-- START Source document --

Answer
$24\;\rm cm$
Work Step by Step
Let's assume that the temperature of the air is constant during this process of compressing it by pouring the mercury. And let's assume that the air sealed is obeying the ideal gas law.
Thus,
$$\dfrac{P_1V_1}{ \color{red}{\bf\not} T_1}=\dfrac{P_2V_2}{ \color{red}{\bf\not} T_2}$$
$$P_1V_1=P_2V_2\tag 1$$
Initially, the volume of the air was the volume of the whole U-tube and its pressure was the atmospheric pressure of 1 atm.
Finally, the air is compressed by a distance of $L$ which is the length of the mercury column, and its final pressure is the atmospheric pressure plus the pressure due to the mercury column.
So that,
$$P_a( \color{red}{\bf\not} Al)=(P_A+L\rho g)( \color{red}{\bf\not} A[l-L])$$
where $l$ is the total length of the U-tube, $A$ is its cross-sectional area, $L$ is the length of the mercury column, $\rho$ is the mercury density.
$$P_al=(P_A+L\rho g) [l-L] $$
Solving for $L$;
$$P_al=P_al-P_aL+lL\rho g-L^2\rho g$$
$$0= -P_a \color{red}{\bf\not} L+l \color{red}{\bf\not} L\rho g-L^{ \color{red}{\bf\not} 2}\rho g$$
$$L\rho g=l\rho g-P_a$$
$$L=\dfrac{l\rho g-P_a}{\rho g}$$
$$L=l -\dfrac{P_a}{\rho g}$$
Plugging the known;
$$L=1.0 -\dfrac{(1.013\times 10^5)}{(13600)(9.8)}$$
$$L=\color{red}{\bf 0.24}\;\rm m$$

-- END Source document --

Work to be completed -
Answer these about the worked solution above, one line each:
(a) What two assumptions does the solution make about the sealed air?
(b) What pressure does the air have at the start?
(c) What length does the solution find for the mercury column?

-- START Extracted data --

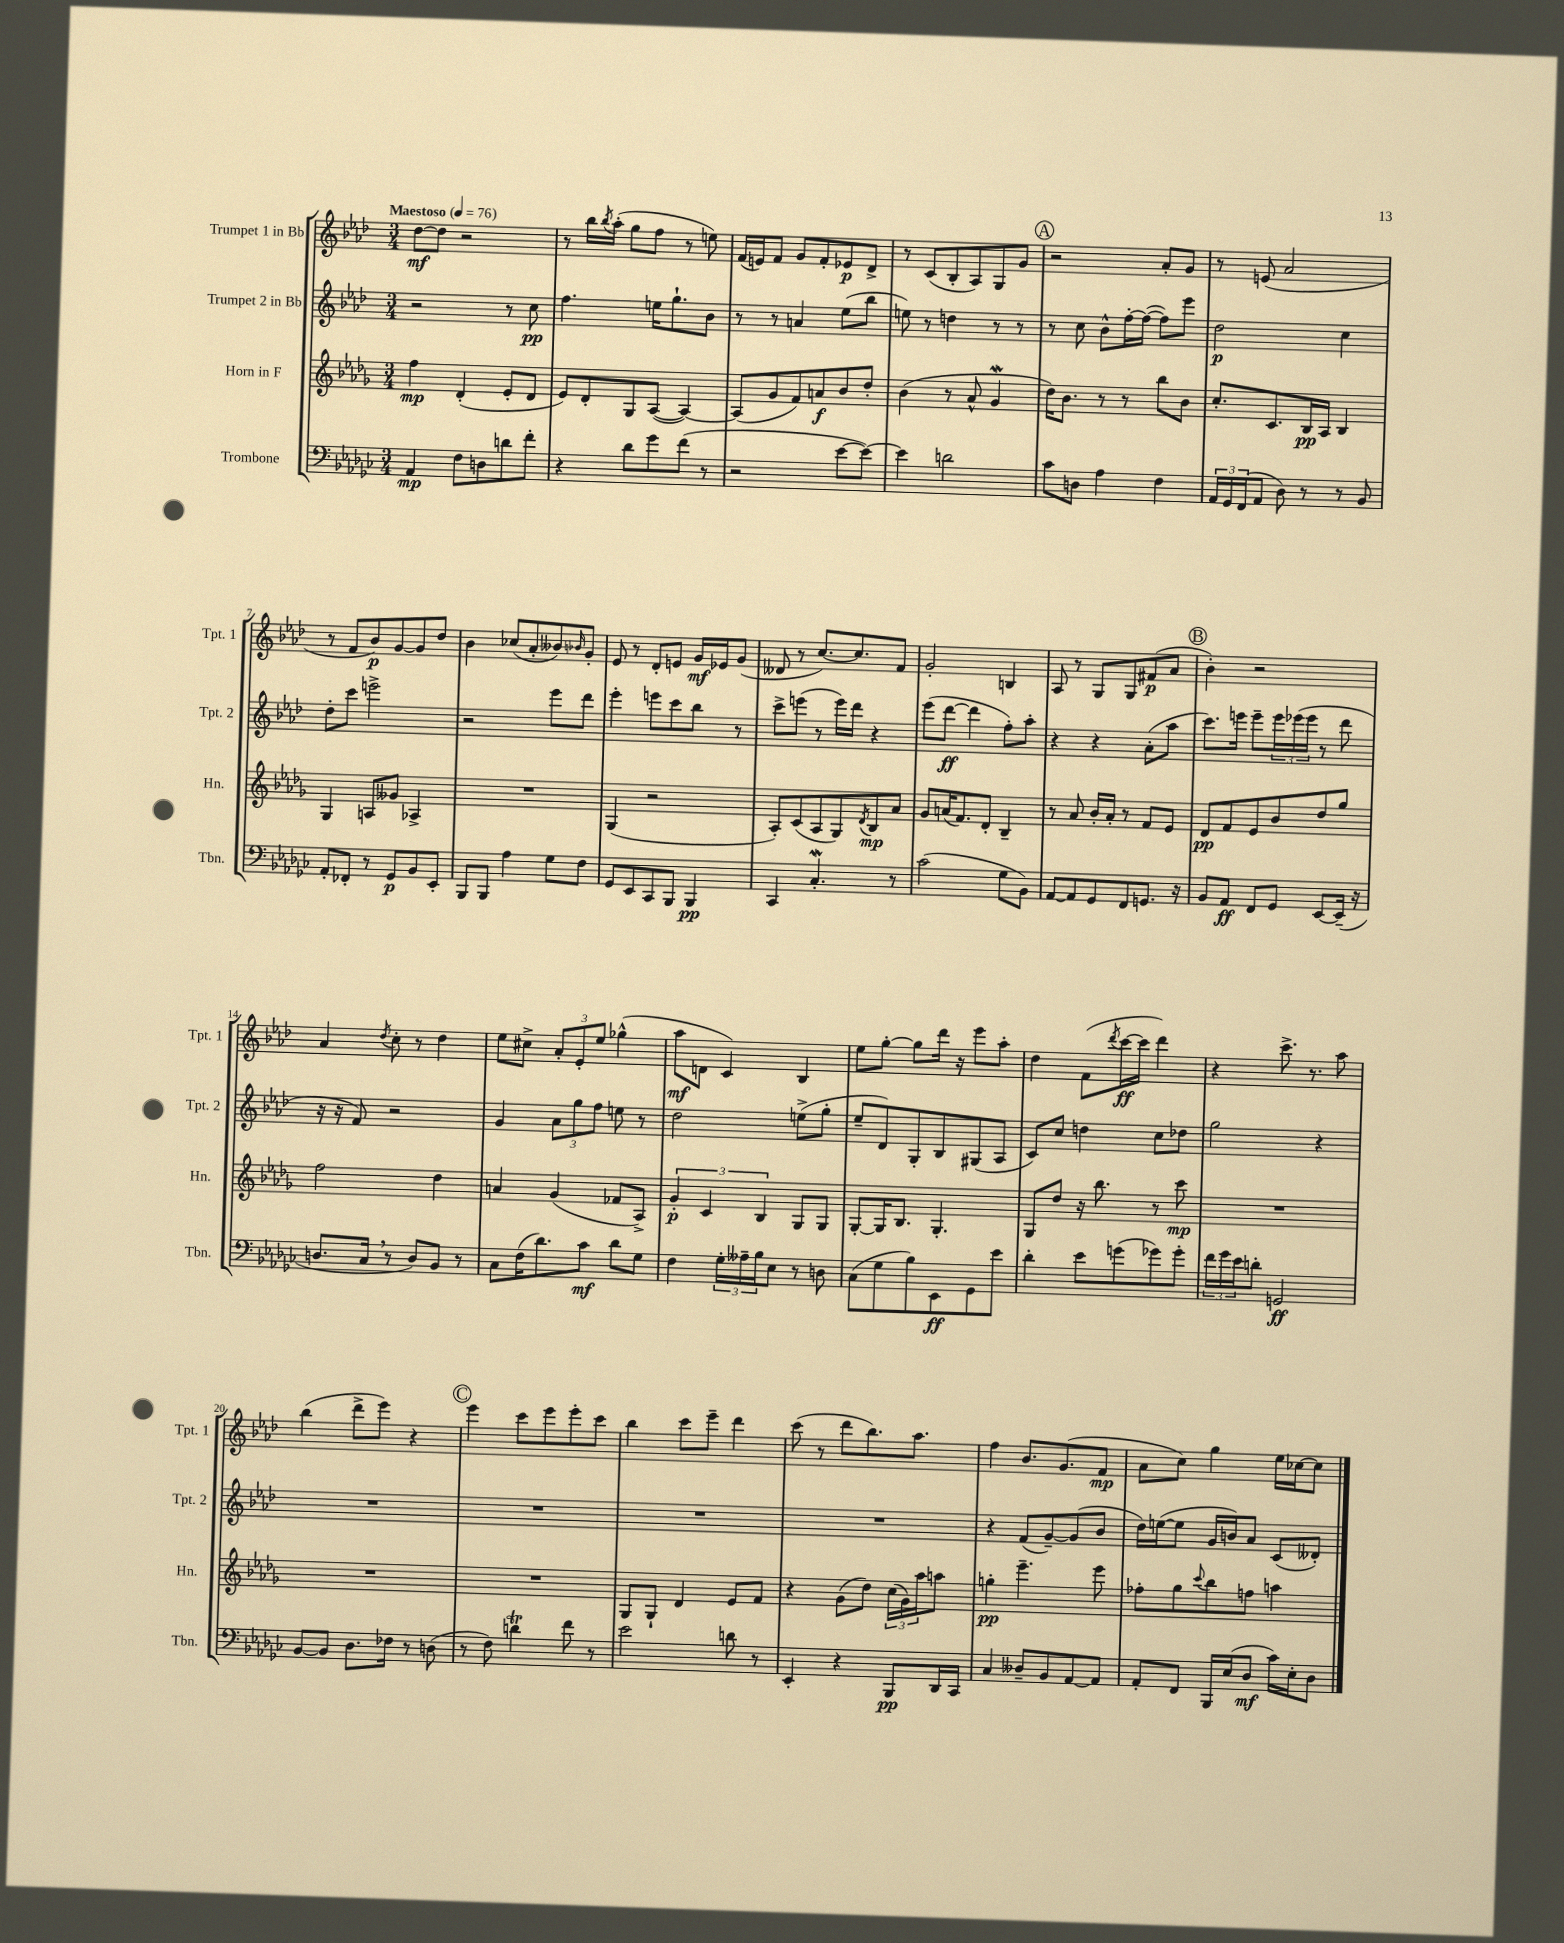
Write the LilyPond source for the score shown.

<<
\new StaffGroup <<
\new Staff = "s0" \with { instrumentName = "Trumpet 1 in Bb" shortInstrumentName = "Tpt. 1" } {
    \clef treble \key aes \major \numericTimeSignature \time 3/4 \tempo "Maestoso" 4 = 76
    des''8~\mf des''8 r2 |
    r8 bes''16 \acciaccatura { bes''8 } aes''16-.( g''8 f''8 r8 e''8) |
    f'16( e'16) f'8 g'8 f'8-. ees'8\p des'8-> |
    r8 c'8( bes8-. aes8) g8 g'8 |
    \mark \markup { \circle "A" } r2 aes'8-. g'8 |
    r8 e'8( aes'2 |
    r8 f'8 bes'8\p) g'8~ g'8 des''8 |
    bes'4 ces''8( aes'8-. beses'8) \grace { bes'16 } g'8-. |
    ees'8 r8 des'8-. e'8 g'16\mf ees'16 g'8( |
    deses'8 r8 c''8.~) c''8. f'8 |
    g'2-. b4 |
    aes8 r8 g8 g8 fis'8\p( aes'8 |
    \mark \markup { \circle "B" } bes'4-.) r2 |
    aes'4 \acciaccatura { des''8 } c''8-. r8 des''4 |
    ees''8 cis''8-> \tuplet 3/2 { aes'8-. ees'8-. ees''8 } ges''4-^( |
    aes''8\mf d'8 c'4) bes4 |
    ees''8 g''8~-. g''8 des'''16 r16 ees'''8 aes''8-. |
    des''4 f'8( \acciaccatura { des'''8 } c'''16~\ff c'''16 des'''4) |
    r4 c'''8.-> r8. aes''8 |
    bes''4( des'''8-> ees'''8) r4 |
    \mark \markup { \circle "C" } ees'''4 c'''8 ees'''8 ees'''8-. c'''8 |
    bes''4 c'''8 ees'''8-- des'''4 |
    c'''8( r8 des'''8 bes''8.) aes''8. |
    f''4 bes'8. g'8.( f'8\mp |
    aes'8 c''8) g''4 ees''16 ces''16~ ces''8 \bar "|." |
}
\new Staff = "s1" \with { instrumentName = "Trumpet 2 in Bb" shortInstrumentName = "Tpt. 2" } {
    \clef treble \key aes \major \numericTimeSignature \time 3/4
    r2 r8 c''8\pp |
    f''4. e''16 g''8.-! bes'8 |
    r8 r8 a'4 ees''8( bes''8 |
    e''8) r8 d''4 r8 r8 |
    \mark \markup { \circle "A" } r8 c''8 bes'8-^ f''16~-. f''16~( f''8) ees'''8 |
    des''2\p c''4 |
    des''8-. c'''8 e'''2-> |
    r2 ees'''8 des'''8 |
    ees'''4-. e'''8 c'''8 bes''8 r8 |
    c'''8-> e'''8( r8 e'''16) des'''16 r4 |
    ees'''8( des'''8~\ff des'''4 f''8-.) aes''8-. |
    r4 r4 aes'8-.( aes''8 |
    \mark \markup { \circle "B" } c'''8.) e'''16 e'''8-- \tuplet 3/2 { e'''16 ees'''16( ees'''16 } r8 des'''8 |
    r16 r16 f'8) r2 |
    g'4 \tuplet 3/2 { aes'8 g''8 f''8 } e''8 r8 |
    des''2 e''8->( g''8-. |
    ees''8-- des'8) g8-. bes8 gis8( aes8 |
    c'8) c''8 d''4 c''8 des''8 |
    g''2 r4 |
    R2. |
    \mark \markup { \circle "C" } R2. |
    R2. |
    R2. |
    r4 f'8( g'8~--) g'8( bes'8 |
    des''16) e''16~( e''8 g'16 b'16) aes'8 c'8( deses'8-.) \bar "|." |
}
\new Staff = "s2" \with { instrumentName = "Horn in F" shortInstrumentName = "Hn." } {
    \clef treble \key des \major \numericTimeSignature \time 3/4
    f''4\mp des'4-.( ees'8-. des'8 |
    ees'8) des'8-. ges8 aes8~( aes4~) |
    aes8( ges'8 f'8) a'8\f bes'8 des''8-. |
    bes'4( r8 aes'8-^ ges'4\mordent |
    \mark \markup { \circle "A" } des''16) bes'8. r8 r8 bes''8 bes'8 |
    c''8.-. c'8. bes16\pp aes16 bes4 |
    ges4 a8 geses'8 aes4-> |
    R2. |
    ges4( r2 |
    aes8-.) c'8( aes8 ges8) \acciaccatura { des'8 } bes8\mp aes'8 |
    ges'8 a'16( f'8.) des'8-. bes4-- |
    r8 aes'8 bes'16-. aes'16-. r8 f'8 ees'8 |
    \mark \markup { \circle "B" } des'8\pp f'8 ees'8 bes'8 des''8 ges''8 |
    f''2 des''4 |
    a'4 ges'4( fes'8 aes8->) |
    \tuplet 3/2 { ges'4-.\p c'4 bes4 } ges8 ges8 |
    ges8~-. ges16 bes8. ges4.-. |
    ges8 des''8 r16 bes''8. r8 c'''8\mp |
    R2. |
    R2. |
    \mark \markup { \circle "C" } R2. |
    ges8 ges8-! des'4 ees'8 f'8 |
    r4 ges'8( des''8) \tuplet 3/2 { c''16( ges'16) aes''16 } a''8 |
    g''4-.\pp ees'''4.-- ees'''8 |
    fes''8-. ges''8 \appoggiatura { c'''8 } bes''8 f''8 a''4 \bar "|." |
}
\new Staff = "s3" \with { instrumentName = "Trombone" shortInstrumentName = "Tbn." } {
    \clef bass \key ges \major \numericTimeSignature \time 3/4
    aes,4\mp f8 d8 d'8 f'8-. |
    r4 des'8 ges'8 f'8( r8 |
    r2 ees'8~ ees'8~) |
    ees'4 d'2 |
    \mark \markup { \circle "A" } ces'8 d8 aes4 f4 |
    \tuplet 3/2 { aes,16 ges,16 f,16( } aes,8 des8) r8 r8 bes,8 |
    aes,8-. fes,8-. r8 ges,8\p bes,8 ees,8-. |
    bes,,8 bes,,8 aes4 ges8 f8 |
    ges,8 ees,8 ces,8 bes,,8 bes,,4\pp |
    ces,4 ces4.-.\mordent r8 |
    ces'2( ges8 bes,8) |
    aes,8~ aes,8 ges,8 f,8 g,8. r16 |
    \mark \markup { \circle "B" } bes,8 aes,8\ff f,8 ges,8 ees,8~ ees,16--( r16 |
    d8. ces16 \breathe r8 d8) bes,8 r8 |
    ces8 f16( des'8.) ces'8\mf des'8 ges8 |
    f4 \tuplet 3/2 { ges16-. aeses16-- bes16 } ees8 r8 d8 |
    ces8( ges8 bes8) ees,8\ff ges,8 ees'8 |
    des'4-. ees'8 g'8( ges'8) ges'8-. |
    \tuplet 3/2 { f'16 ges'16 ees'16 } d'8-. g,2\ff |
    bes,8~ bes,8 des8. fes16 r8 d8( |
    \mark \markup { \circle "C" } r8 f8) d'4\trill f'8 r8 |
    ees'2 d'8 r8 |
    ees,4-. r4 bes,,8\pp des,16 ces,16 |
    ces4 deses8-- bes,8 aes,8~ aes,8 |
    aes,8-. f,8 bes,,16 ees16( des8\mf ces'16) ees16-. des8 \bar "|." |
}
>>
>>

-- END Extracted data --

Response -
(a) Its temperature stays constant during the compression, and it obeys the ideal gas law.
(b) Atmospheric pressure, 1 atm.
(c) 0.24 m, or 24 cm.